Doch am schlimmsten war die Besprechung im Sunday Telegraph ausgefallen, in der sie als »eine vermutlich Verrückte, der jegliches Mitgefühl abgeht und die man am liebsten zum Schweigen bringen würde« beschrieben wurde. Die kontroverse Diskussion über das Buch hatte zu Verkaufszahlen geführt, die alle Erwartungen übertrafen. Ihre Vorlesungen waren außergewöhnlich gut besucht, und das, obwohl die alte Garde der Fakultät ihr die ausgesprochen unbeliebte Vorlesungszeit um fünf Uhr nachmittags zugeschustert hatte. Vielleicht bildete sie es sich auch nur ein, dass sie ihr nichts Gutes gönnten, doch das bezweifelte sie.

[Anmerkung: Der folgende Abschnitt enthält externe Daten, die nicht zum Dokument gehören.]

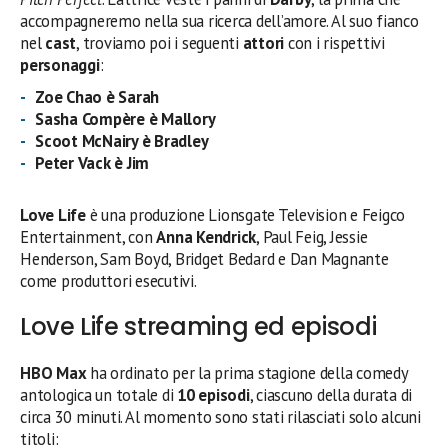
accompagneremo nella sua ricerca dell’amore. Al suo fianco
nel
cast
, troviamo poi i seguenti
attori
con i rispettivi
personaggi
:
Zoe Chao è
Sarah
Sasha Compère è Mallory
Scoot McNairy è Bradley
Peter Vack è Jim
Love Life
è una produzione Lionsgate Television e Feigco
Entertainment, con
Anna Kendrick
, Paul Feig, Jessie
Henderson, Sam Boyd, Bridget Bedard e Dan Magnante
come produttori esecutivi.
Love Life streaming ed episodi
HBO Max
ha ordinato per la prima stagione della comedy
antologica un totale di
10 episodi
, ciascuno della durata di
circa 30 minuti. Al momento sono stati rilasciati solo alcuni
titoli: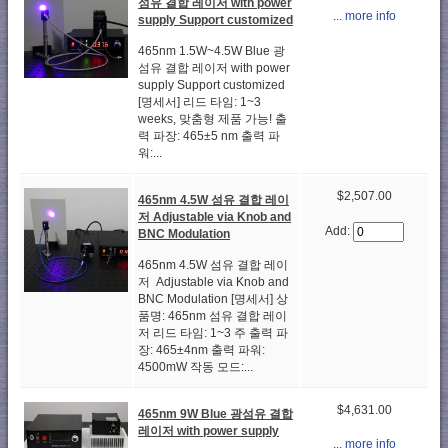
섬유 결합 레이저 with power
... more info
supply Support customized
465nm 1.5W~4.5W Blue 광
섬유 결합 레이저 with power
supply Support customized
[명세서] 리드 타임: 1~3
weeks, 맞춤형 제품 가능! 출
력 파장: 465±5 nm 출력 파
워:...
$2,507.00
465nm 4.5W 섬유 결합 레이
저 Adjustable via Knob and
Add:
BNC Modulation
465nm 4.5W 섬유 결합 레이
저 Adjustable via Knob and
BNC Modulation [명세서] 상
품명: 465nm 섬유 결합 레이
저 리드 타임: 1~3 주 출력 파
장: 465±4nm 출력 파워:
4500mW 작동 모드:...
$4,631.00
465nm 9W Blue 광섬유 결합
레이저 with power supply
... more info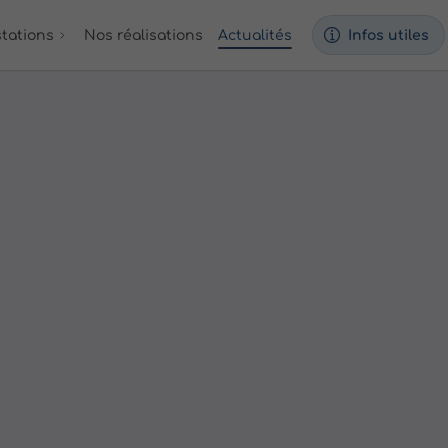
tations
Nos réalisations
Actualités
Infos utiles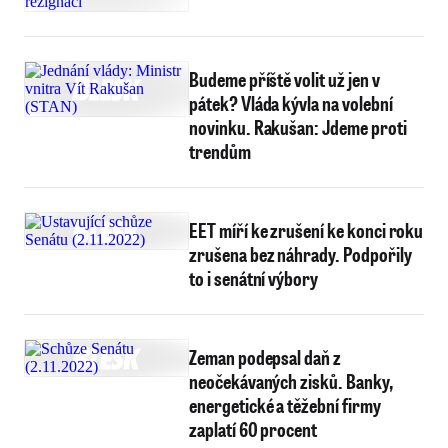
Budeme příště volit už jen v
pátek? Vláda kývla na volební
novinku. Rakušan: Jdeme proti
trendům
EET míří ke zrušení ke konci roku
zrušena bez náhrady. Podpořily
to i senátní výbory
Zeman podepsal daň z
neočekávaných zisků. Banky,
energetické a těžební firmy
zaplatí 60 procent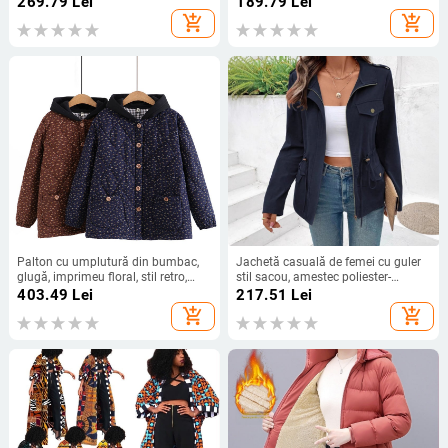
269.79
Lei
189.79
Lei
lungi, lungime medie 65–80 cm
add_shopping_cart
add_shopping_cart
Palton cu umplutură din bumbac,
Jachetă casuală de femei cu guler
glugă, imprimeu floral, stil retro,
stil sacou, amestec poliester-
inspirație coreeană, stil național,
elastan, model monocrom, mâneci
403.49
Lei
217.51
Lei
iarna 2022
lungi
add_shopping_cart
add_shopping_cart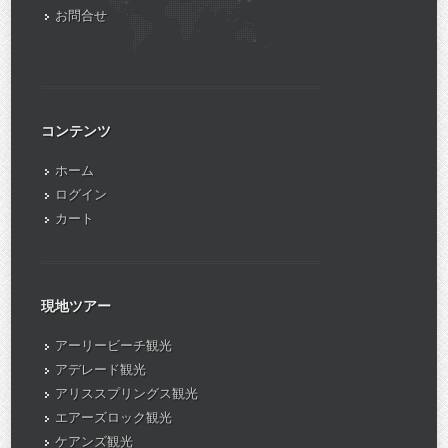
お問合せ
コンテンツ
ホーム
ログイン
カート
現地ツアー
アーリービーチ観光
アデレード観光
アリススプリングス観光
エアーズロック観光
ケアンズ観光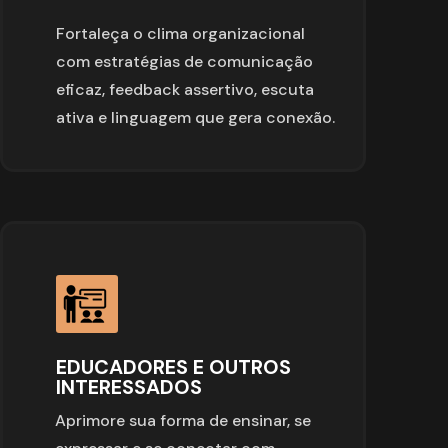
Fortaleça o clima organizacional 
com estratégias de comunicação 
eficaz, feedback assertivo, escuta 
ativa e linguagem que gera conexão.
EDUCADORES E OUTROS 
INTERESSADOS
Aprimore sua forma de ensinar, se 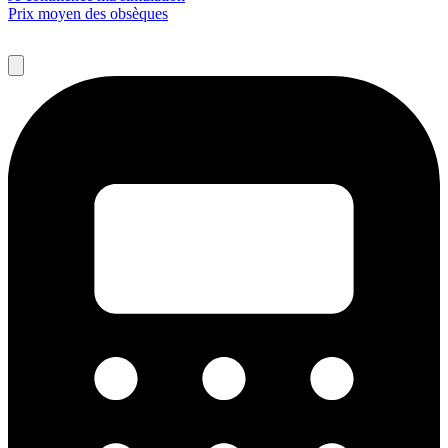
Prix moyen des obsèques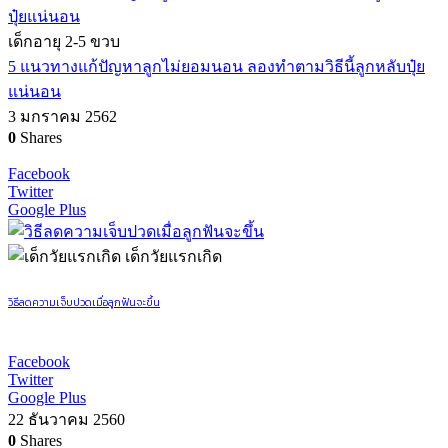
เด็กอายุ 2-5 ขวบ
5 แนวทางแก้ปัญหาลูกไม่ยอมนอน ลองทำตามวิธีนี้ลูกหลับปุ๋ย
แน่นอน
3 มกราคม 2562
0
Shares
Facebook
Twitter
Google Plus
เด็กวัยแรกเกิด
วิธีลดความเจ็บปวดเมื่อลูกฟันจะขึ้น
Facebook
Twitter
Google Plus
22 ธันวาคม 2560
0
Shares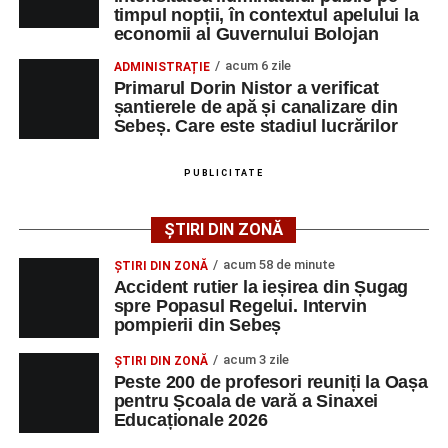
timpul nopții, în contextul apelului la
adrese de e-mail, pentru ca persoanele interesate să
economii al Guvernului Bolojan
poată solicita detalii despre condițiile de angajare,
acum 6 zile
ADMINISTRAȚIE
programul de lucru și procesul de recrutare.
Primarul Dorin Nistor a verificat
șantierele de apă și canalizare din
Mai jos puteți consulta lista completă a locurilor de
Sebeș. Care este stadiul lucrărilor
muncă disponibile în comuna Săsciori la data de 4
august 2026, precum și datele de contact ale
PUBLICITATE
angajatorilor:
ȘTIRI DIN ZONĂ
AGENT
OCUPAŢIA
NR.
NR.
LMV
TELEFON/E-
acum 58 de minute
ȘTIRI DIN ZONĂ
MAIL
Accident rutier la ieșirea din Șugag
spre Popasul Regelui. Intervin
SC Maier
OPERATOR LA
1
0752826367
pompierii din Sebeș
Technology Srl
MASINI-UNELTE
CU COMANDA
acum 3 zile
ȘTIRI DIN ZONĂ
NUMERICA
Peste 200 de profesori reuniți la Oașa
pentru Școala de vară a Sinaxei
Educaționale 2026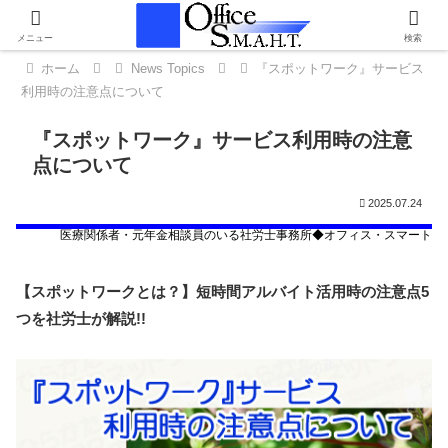
メニュー
検索
ホーム
News Topics
『スポットワーク』サービス
利用時の注意点について
『スポットワーク』サービス利用時の注意
点について
2025.07.24
医療関係者・
元年金相談員
のいる社労士事務所◆オフィス・スマート
【スポットワークとは？】短時間アルバイト活用時の注意点5
つを社労士が解説!!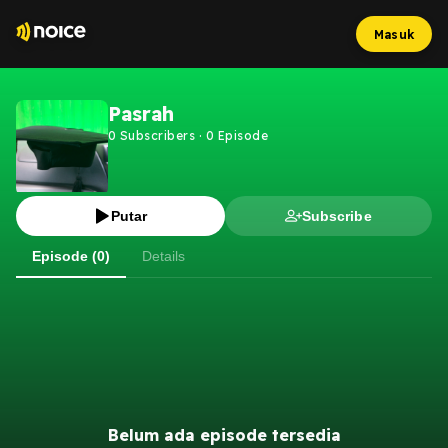
Masuk
Pasrah
0
Subscribers
·
0
Episode
Putar
Subscribe
Episode (0)
Details
Belum ada episode tersedia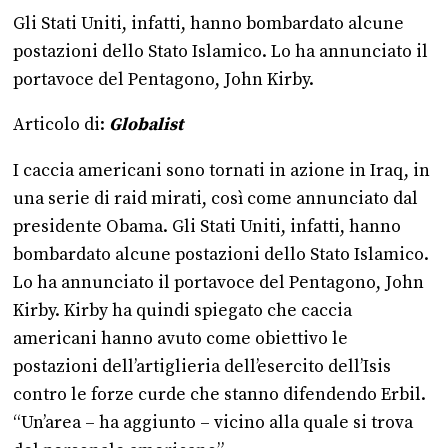
Gli Stati Uniti, infatti, hanno bombardato alcune
postazioni dello Stato Islamico. Lo ha annunciato il
portavoce del Pentagono, John Kirby.
Articolo di:
Globalist
I caccia americani sono tornati in azione in Iraq, in
una serie di raid mirati, così come annunciato dal
presidente Obama. Gli Stati Uniti, infatti, hanno
bombardato alcune postazioni dello Stato Islamico.
Lo ha annunciato il portavoce del Pentagono, John
Kirby. Kirby ha quindi spiegato che caccia
americani hanno avuto come obiettivo le
postazioni dell’artiglieria dell’esercito dell’Isis
contro le forze curde che stanno difendendo Erbil.
“Un’area – ha aggiunto – vicino alla quale si trova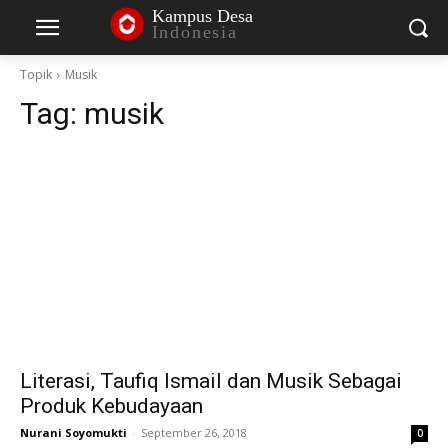
Kampus Desa
Indonesia
Topik
Musik
Tag:
musik
Literasi, Taufiq Ismail dan Musik Sebagai
Produk Kebudayaan
Nurani Soyomukti
-
September 26, 2018
0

Die Fakultätsgebäude konnte man nur als architektonischen Horror bezeichnen. Die bedrückende Ansammlung von Gebäuden erinnerte an ein Militärhospital im ehemaligen Ostblock. Die Vorlesungsräume waren nicht viel besser: klein, schlecht belüftet und unbequem. Manchmal sehnte sich Stussman nach dem luftigen Auditorium der Universität von Wisconsin, das mit fernbedienbaren Diaprojektoren und einem Lautsprechersystem ausgestattet war. Aber immerhin war der Hörsaal voll – nicht viele Professoren genossen so viel Aufmerksamkeit. Schon in der zweiten Woche in Folge fiel ihr auf, dass die Zuhörerschaft vorwiegend männlichen Geschlechts war. Nächstes Mal würde sie lange Hosen anziehen.